5-methylcytosine (5mC) is a widely studied epigenetic modification of DNA. The ten-eleven translocation (TET) dioxygenases oxidize 5mC into oxidized methylcytosines (oxi-mCs): 5-hydroxymethylcytosine (5hmC), 5-formylcytosine (5fC) and 5-carboxylcytosine (5caC). DNA methylation modifications have multiple functions. For example, 5mC is shown to be associated with diseases and oxi-mC species are reported to have a role in active DNA demethylation through 5mC oxidation and DNA repair, among others, but the detailed mechanisms are poorly understood. Bisulphite sequencing and its various derivatives can be used to gain information about all methylation modifications at single nucleotide resolution. Analysis of bisulphite based sequencing data is complicated due to the convoluted read-outs and experiment-specific variation in biochemistry. Moreover, statistical analysis is often complicated by various confounding effects. How to analyse 5mC and oxi-mC data sets with arbitrary and complex experimental designs is an open and important problem.
We propose the first method to quantify oxi-mC species with arbitrary covariate structures from bisulphite based sequencing data. Our probabilistic modeling framework combines a previously proposed hierarchical generative model for oxi-mC-seq data and a general linear model component to account for confounding effects. We show that our method provides accurate methylation level estimates and accurate detection of differential methylation when compared with existing methods. Analysis of novel and published data gave insights into to the demethylation of the forkhead box P3 (Foxp3) locus during the induced T regulatory cell differentiation. We also demonstrate how our covariate model accurately predicts methylation levels of the Foxp3 locus. Collectively, LuxGLM method improves the analysis of DNA methylation modifications, particularly for oxi-mC species.

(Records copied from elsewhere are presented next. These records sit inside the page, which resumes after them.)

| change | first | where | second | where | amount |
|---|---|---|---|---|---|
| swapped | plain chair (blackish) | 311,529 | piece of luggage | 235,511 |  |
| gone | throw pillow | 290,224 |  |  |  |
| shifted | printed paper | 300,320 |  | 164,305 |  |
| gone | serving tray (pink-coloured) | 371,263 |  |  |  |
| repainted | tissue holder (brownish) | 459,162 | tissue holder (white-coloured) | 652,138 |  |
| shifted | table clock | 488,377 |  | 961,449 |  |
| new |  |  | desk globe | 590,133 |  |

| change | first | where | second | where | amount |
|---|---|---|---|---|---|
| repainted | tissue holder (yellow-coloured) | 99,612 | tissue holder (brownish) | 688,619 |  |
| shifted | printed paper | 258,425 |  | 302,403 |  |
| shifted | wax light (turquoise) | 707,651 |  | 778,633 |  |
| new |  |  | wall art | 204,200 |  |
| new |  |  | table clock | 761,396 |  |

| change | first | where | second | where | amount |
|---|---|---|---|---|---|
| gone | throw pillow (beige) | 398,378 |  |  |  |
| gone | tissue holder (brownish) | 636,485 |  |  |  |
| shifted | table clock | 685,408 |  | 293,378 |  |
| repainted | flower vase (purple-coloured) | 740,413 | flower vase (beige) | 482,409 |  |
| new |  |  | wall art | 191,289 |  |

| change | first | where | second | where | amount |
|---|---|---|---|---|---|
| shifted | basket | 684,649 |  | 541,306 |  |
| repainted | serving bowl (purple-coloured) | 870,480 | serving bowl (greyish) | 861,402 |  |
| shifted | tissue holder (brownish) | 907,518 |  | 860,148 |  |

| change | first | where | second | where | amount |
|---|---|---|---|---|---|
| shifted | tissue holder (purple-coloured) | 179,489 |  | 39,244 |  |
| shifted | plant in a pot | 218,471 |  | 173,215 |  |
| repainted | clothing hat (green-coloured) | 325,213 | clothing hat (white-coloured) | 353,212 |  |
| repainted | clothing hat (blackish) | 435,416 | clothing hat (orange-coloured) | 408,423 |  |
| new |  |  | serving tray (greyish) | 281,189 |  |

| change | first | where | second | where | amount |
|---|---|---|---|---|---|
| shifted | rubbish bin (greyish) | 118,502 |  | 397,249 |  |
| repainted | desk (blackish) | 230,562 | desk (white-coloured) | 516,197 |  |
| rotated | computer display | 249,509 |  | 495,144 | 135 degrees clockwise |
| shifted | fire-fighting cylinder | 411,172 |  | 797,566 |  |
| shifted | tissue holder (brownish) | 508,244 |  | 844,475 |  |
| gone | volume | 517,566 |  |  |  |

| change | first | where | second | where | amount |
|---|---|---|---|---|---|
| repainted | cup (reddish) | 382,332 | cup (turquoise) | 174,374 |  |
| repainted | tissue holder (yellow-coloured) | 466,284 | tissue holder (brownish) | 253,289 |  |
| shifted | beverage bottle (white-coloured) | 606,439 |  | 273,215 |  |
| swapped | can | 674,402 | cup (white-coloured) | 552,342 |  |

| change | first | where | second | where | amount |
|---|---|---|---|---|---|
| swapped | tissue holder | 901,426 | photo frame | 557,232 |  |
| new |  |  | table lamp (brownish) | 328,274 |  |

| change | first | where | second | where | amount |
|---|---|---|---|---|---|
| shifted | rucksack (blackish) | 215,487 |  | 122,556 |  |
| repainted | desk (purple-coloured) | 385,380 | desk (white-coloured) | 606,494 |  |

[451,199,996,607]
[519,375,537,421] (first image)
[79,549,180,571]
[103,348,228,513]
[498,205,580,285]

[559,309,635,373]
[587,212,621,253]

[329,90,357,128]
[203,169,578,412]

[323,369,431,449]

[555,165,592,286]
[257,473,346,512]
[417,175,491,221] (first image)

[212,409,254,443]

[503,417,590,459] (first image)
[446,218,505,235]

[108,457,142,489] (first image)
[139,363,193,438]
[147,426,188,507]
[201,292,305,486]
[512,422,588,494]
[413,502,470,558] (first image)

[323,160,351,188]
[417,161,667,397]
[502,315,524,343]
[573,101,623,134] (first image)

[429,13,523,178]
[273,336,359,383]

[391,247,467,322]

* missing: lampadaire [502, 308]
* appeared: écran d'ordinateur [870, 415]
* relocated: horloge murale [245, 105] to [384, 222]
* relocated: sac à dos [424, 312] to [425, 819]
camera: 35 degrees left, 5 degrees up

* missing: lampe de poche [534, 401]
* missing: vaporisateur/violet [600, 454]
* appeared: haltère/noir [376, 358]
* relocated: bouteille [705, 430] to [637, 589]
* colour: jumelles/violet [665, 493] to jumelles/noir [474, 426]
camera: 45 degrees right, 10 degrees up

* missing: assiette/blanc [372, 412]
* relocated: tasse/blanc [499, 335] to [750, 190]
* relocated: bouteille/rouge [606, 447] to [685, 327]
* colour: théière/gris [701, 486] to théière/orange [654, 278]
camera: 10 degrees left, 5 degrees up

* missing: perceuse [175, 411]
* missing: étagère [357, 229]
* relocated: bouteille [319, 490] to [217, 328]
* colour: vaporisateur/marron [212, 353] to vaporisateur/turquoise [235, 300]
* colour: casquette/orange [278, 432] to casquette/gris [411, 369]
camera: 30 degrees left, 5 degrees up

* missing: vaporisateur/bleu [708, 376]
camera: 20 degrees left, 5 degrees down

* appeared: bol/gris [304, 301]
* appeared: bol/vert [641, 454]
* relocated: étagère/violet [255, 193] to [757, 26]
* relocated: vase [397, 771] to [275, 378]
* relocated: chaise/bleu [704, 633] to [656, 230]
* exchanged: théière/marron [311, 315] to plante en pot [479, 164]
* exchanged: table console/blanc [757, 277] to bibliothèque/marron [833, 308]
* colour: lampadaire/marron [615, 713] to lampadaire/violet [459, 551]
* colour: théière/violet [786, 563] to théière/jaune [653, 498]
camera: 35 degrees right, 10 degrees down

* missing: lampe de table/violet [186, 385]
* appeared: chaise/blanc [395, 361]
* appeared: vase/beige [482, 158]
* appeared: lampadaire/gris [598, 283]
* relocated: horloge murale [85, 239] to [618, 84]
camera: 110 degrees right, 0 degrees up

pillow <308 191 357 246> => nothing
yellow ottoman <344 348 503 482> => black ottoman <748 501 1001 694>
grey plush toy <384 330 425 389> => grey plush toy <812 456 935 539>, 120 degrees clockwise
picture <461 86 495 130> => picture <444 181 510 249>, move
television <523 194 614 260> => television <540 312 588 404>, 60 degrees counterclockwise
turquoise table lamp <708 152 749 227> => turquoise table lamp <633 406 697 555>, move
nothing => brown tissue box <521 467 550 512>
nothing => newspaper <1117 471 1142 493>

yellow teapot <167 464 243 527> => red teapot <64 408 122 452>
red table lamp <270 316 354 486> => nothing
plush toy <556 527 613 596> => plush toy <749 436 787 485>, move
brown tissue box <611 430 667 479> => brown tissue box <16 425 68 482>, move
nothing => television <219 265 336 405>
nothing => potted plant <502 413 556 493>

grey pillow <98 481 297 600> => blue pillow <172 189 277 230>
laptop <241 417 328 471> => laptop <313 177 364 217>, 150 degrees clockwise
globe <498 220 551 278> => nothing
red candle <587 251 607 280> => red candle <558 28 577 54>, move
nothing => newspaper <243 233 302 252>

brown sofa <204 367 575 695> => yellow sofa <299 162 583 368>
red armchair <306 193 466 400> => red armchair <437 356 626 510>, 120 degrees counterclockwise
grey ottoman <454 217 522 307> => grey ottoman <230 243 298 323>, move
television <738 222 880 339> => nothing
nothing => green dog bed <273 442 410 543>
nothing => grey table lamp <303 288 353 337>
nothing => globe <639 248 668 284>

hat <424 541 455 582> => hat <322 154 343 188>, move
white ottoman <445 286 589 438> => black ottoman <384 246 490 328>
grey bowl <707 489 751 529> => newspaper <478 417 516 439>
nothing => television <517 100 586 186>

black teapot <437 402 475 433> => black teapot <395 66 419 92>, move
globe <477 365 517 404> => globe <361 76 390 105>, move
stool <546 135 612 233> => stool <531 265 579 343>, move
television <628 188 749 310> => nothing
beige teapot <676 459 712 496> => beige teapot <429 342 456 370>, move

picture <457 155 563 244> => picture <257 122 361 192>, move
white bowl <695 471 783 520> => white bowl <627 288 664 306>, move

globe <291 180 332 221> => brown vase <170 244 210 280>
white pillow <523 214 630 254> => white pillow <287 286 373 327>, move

An implementation of the proposed method is available under MIT license at https://github.org/tare/LuxGLM/ CONTACT: taijo@simonsfoundation.org or harri.lahdesmaki@aalto.fi
Supplementary data are available at Bioinformatics online.
5-甲基胞嘧啶(5mC)是一种被广泛研究的DNA表观遗传修饰。双加氧酶(TET)可将5mC氧化为氧化甲基胞嘧啶(oxi-mC):5-羟甲基胞嘧啶(5hmC)、5-甲酰基胞嘧啶(5fC)和5-羧基胞嘧啶(5caC)。DNA甲基化修饰具有多种功能。例如,5mC已被证明与疾病有关,据报道oxi-mC物种通过5mC氧化和DNA修复等在主动DNA去甲基化中发挥作用,但具体机制尚不清楚。亚硫酸氢盐测序及其各种衍生方法可用于在单核苷酸分辨率下获取所有甲基化修饰的信息。由于复杂的读数和生物化学中特定实验的变化,基于亚硫酸氢盐测序数据的分析很复杂。此外,统计分析常常因各种混杂效应而变得复杂。如何分析具有任意和复杂实验设计的5mC和oxi-mC数据集是一个开放且重要的问题。
我们提出了第一种从基于亚硫酸氢盐的测序数据中量化具有任意协变量结构的oxi-mC物种的方法。我们的概率建模框架结合了先前提出的用于oxi-mC-seq数据的分层生成模型和一个通用线性模型组件,以考虑混杂效应。我们表明,与现有方法相比,我们方法能提供准确的甲基化水平估计和准确的差异甲基化检测。对新数据和已发表数据的分析深入了解了诱导性调节性T细胞分化过程中叉头框P3(Foxp3)位点的去甲基化情况。我们还展示了我们的协变量模型如何准确预测Foxp3位点的甲基化水平。总体而言,LuxGLM方法改进了DNA甲基化修饰的分析,特别是对于oxi-mC物种。
所提出方法的实现可在https://github.org/tare/LuxGLM/ 下根据MIT许可获得。联系方式:taijo@simonsfoundation.org 或harri.lahdesmaki@aalto.fi
补充数据可在《生物信息学》在线获取。